Crying Wolf once again

music on radio
Click to follow
Early in the century, opera audiences in Brussels were polled for their favourite works and voted Ernest Chausson's Le roi Arthus fourth, preferring it to La Boheme and Die Zauberflote. Chausson's three-act drama was broadcast in a rough and ready performance from Dortmund last Thursday afternoon. It's half as long as Tristan, the model with which its reputation is burdened, even though Chausson announced his intention to "de-Wagnerise" his music well before completion. Chausson's distinctive character - or perfume - can be identified as a variety of the Wagner species: you recognise the pattern of Wagner behind a turn of phrase, but something new changes it and results in quite a different expression. Though considerably less over-heated than Chausson's wonderfully oppressive Symphony in B flat, composed during the same period as Le roi Arthus, the opera ends in a similar manner, boiling passion left to cool, Guinevere having strangled herself with her own hair, Lancelot mortally wounded, and the king transported to a better world.

Le roi Arthus might be a candidate for concert performance at the Proms. It would certainly make a more satisfying evening than Kurt Weill's The Silver Lake, conducted by Markus Stenz in last Sunday's Prom. Not that the music isn't good - it's vintage Weill, in the line that stretched from Mahagonny, the Second Symphony and Seven Deadly Sins. We've heard it all before, the three or four musical types in this cantata-like collection of numbers, but they are all admirably pithy and none lasts longer than it should.

That cannot be said of the evening as a whole, which was both too long and at the same time too short. Too short, because Jeremy Sams's English dialogue gave no inkling of what Georg Kaiser's play was really like, and too long, because it was fatuous and boring. The Prommers may have laughed, but then, in any audience, a lot of people will react vocally as they think is expected. Patronising is an over-used epithet, but this silly story, as it seemed when boiled down, and its style of delivery, certainly deserved it.

Nor did Radio 3 provide an adequate context. Instead, the previous day, there was a 40-minute documentary, Weill Style, in which Patrick O'Connor trawled through singers of Weill's music. The revelation, as far as I'm concerned, was that some of the best have been French. It also suggested, though not explicitly, that the example of Lotte Lenya, the woman who inspired Weill, has been a distinctly mixed blessing. After all, any music worth repeating will admit of countless interpretations. Lenya has inhibited performers, and when she said she "passed on the crown" to Teresa Stratas, declaring that she alone among the younger singers knew instinctively how to sing Weill, she was talking rubbish.

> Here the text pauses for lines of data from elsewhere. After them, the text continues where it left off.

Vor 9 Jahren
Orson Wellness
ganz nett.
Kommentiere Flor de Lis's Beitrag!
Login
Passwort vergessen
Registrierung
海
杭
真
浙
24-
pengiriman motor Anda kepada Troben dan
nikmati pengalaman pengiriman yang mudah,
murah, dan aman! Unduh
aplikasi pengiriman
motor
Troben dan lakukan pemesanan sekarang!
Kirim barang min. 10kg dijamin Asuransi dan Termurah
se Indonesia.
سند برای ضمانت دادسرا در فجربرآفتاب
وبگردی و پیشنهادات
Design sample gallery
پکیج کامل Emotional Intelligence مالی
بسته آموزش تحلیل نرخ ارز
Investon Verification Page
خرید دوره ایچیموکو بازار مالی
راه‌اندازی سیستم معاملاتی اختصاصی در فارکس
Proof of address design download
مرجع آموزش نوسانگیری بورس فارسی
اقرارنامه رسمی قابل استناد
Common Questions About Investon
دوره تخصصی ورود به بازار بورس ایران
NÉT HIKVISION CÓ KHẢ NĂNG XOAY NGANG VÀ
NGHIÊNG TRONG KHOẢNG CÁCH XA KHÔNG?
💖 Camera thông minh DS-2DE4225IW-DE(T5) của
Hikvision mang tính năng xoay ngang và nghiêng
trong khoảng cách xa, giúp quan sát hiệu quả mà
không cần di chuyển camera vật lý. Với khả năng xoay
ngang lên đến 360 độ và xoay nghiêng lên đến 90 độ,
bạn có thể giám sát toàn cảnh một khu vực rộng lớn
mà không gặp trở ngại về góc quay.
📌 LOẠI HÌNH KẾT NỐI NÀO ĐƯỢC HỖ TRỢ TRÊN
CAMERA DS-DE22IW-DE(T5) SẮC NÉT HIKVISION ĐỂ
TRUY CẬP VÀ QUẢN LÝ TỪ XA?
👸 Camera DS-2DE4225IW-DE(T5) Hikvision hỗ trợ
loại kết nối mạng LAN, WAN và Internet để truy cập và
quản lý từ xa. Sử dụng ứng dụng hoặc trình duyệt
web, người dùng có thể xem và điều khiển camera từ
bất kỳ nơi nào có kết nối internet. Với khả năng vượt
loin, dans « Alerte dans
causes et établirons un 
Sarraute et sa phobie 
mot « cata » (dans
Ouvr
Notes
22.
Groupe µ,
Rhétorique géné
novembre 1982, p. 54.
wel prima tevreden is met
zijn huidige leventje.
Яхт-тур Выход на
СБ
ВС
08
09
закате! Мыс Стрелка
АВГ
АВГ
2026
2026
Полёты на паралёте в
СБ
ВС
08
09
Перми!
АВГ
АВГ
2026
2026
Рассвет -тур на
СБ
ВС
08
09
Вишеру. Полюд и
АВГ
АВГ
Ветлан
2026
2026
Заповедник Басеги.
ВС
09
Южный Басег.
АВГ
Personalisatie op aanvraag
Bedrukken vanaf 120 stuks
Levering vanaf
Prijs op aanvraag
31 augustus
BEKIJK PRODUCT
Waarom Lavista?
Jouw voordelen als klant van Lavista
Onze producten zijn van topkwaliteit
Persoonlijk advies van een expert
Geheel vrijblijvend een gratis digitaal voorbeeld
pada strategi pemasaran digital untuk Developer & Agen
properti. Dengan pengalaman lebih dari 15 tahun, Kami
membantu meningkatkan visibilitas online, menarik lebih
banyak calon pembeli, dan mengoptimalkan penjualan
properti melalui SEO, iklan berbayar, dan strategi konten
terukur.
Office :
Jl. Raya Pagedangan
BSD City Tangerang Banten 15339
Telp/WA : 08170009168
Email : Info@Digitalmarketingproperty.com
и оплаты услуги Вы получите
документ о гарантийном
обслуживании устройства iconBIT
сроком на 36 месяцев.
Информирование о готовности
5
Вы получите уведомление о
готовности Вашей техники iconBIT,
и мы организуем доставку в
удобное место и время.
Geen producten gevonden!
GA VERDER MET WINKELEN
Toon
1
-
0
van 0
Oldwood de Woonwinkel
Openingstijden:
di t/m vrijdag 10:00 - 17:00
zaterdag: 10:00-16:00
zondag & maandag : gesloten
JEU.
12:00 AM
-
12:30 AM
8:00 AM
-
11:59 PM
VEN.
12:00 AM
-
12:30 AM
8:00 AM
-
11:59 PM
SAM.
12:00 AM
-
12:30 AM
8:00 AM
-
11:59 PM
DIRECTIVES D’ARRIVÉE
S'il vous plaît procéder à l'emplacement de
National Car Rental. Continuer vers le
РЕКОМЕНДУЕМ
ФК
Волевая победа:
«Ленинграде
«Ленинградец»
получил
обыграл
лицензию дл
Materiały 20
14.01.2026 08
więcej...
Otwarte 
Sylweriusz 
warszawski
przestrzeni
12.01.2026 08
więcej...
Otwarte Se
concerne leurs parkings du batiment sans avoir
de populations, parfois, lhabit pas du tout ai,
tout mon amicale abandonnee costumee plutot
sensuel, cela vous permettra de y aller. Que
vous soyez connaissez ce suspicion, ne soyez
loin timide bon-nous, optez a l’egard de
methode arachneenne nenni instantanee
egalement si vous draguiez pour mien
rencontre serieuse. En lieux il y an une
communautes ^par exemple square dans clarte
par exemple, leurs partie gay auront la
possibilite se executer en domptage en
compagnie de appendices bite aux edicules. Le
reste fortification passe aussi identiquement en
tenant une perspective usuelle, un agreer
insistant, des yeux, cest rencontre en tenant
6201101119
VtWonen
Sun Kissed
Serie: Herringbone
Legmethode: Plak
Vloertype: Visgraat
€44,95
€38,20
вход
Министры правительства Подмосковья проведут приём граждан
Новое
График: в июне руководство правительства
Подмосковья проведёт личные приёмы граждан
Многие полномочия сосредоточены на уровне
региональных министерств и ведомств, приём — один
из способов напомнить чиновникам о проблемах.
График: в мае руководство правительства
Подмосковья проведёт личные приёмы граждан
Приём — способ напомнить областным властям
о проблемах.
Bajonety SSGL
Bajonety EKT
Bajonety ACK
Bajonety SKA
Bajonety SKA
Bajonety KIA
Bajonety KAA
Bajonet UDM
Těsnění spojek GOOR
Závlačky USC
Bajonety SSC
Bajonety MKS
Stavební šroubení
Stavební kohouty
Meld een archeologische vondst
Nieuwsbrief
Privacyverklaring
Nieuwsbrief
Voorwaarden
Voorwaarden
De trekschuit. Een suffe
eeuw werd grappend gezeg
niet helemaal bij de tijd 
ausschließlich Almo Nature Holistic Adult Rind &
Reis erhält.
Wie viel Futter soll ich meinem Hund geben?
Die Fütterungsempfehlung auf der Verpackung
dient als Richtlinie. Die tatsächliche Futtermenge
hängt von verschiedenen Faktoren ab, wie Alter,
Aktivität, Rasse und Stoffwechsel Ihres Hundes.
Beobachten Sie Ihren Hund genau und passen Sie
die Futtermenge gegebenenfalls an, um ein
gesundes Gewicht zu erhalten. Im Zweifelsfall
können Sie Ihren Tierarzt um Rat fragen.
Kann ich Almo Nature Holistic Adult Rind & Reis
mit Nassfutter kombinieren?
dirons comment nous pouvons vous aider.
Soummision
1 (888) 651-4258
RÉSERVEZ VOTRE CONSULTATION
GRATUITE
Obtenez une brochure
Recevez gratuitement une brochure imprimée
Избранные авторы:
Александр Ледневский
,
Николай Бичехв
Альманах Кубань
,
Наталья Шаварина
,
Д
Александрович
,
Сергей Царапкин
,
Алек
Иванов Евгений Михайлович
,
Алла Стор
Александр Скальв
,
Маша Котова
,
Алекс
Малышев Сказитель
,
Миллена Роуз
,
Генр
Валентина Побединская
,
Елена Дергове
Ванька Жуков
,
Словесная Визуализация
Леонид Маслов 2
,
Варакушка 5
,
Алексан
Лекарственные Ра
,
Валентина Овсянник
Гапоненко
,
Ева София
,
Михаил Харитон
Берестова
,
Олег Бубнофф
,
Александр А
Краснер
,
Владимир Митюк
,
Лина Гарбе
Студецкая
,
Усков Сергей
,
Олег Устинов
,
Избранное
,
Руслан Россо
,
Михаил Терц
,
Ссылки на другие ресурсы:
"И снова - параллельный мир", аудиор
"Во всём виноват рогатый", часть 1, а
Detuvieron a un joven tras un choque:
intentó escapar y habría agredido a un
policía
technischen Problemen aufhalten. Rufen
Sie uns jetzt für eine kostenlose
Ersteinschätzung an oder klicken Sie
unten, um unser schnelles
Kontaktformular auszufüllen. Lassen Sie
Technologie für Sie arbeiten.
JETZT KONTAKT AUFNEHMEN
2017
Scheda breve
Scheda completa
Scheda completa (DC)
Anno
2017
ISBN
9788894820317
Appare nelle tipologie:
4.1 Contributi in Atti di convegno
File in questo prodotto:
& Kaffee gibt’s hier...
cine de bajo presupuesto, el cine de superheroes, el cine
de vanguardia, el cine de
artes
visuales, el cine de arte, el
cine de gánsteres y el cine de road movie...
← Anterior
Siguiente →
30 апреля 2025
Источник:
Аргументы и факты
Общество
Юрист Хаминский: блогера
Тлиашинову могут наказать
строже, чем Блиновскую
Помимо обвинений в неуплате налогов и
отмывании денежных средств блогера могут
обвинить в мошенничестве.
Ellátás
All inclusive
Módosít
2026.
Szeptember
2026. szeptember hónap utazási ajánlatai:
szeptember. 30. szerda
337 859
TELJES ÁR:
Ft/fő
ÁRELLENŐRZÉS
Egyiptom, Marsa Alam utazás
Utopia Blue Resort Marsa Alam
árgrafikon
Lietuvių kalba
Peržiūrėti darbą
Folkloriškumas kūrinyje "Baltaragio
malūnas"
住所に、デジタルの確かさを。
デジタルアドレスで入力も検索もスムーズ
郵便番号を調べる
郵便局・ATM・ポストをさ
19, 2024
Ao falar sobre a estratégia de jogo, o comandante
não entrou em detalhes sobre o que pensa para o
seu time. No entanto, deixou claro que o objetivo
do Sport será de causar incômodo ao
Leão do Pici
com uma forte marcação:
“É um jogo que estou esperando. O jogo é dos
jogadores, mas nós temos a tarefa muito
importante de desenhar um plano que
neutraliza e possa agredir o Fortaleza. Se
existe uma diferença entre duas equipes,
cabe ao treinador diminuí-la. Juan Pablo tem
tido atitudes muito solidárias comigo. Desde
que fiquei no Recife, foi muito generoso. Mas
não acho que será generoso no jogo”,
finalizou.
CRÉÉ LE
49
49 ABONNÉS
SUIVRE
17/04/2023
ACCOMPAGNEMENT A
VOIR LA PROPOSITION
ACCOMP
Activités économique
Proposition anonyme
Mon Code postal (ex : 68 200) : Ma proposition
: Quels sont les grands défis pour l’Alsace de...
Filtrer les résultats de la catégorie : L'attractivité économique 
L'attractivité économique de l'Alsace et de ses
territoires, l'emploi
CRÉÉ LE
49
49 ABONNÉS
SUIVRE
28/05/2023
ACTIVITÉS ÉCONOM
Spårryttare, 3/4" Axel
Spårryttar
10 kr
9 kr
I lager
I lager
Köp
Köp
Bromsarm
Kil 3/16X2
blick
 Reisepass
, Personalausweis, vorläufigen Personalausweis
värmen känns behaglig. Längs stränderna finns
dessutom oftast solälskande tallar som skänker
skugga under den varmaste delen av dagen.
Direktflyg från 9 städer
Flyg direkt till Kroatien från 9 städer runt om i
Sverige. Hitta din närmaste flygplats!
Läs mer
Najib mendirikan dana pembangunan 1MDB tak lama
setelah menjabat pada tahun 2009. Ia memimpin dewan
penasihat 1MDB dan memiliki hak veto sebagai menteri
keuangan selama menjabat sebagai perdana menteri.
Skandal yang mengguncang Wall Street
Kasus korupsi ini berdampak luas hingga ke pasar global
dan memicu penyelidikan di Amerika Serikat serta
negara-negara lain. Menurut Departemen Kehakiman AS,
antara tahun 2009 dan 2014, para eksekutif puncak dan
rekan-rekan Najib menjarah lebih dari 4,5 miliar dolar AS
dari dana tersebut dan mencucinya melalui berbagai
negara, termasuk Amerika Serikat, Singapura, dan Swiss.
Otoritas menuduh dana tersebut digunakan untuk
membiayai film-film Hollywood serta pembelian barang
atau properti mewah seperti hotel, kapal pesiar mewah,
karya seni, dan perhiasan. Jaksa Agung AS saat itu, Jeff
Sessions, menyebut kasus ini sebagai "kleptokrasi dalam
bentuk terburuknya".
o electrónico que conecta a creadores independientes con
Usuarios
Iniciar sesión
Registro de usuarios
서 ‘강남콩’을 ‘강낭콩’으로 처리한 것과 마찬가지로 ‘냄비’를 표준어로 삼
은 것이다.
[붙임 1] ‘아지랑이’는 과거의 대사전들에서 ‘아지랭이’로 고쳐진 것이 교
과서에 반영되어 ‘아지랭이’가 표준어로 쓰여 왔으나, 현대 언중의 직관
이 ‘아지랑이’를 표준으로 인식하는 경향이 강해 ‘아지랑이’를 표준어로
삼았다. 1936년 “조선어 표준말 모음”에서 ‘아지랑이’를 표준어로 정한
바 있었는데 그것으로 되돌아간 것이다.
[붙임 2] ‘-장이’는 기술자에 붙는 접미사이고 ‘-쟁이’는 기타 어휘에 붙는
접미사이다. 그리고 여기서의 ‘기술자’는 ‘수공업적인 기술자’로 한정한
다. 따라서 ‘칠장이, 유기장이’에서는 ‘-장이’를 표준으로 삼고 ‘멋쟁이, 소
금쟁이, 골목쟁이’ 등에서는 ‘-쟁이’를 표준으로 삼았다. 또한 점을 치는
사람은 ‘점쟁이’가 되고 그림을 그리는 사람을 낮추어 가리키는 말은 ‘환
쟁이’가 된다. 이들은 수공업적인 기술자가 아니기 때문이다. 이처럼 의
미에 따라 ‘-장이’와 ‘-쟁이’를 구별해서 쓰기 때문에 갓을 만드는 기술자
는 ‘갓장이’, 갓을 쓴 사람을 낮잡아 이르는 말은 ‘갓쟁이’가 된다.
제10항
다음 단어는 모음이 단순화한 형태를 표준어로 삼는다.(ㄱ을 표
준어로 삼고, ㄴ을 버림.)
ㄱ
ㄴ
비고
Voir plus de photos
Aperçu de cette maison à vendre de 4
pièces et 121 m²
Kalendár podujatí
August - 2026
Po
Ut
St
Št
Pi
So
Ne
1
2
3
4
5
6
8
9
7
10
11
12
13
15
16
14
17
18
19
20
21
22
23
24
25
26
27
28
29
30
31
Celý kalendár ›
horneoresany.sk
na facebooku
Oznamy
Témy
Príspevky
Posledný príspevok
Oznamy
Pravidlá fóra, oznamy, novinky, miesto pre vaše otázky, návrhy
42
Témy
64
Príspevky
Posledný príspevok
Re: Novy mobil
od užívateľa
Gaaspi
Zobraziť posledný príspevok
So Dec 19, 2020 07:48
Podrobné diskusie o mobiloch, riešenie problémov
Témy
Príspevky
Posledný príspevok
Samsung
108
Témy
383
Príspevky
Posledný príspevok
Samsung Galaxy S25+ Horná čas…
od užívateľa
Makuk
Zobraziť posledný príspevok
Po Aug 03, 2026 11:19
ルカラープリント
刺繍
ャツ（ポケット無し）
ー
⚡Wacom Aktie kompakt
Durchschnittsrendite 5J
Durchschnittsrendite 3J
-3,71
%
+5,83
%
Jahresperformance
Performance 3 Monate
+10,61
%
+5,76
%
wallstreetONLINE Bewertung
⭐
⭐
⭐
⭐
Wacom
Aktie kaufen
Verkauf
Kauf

During the interval of The Silver Lake, there was more Lenya, in readings from the newly published correspondence between her and Weill. More to the point would have been a solid talk about Georg Kaiser and his ideas in Twenties and Thirties Germany. We didn't even get that in the first programme of Composer of the Week, which was meant to explore his collaboration with Weill. What did emerge, though, was that Weill's music in Der Protagonist and Der Zar lasst sich photographieren was much more acerbic than in The Silver Lake. Downright unpleasant, in fact, and it was reassuring to learn that Hindemith, who played in the first performance of Weill's String Quartet, of which we heard just one movement, disliked the work.

String quartets filled the first of eight lunchtime "chamber" Proms from the Royal College of Music on Monday - an innovation this year. The Arditti String Quartet gave the first British performance of Elliott Carter's Fifth String Quartet, written for them last year. The four players' distinct characters shape their part, Carter claims, though frankly character has never been his strong point. Delve beneath the bramble-like thickets of counterpoint and the expressive agenda is fairly familiar, as his own comments on the new piece explained. As a construction in sound, the continuous 20-minute time-span seemed diligently engineered, as usual, but the elaborate mechanics served only their own purpose.

Oh to be as brave as Hugo Wolf, not just a great composer, but something still rarer - an honest critic. He admitted that Beethoven's Grosse Fuge made no sense to him. It's still an ugly, gawky piece, and the way the Arditti sorted it out, with all too apparent fore- and hindsight, defeated the whole point.

One wish: that they would throw out that stomach-churning collage which introduces Proms trails on Radio 3. It sounds like someone going "Yuk! This is what you don't want to hear".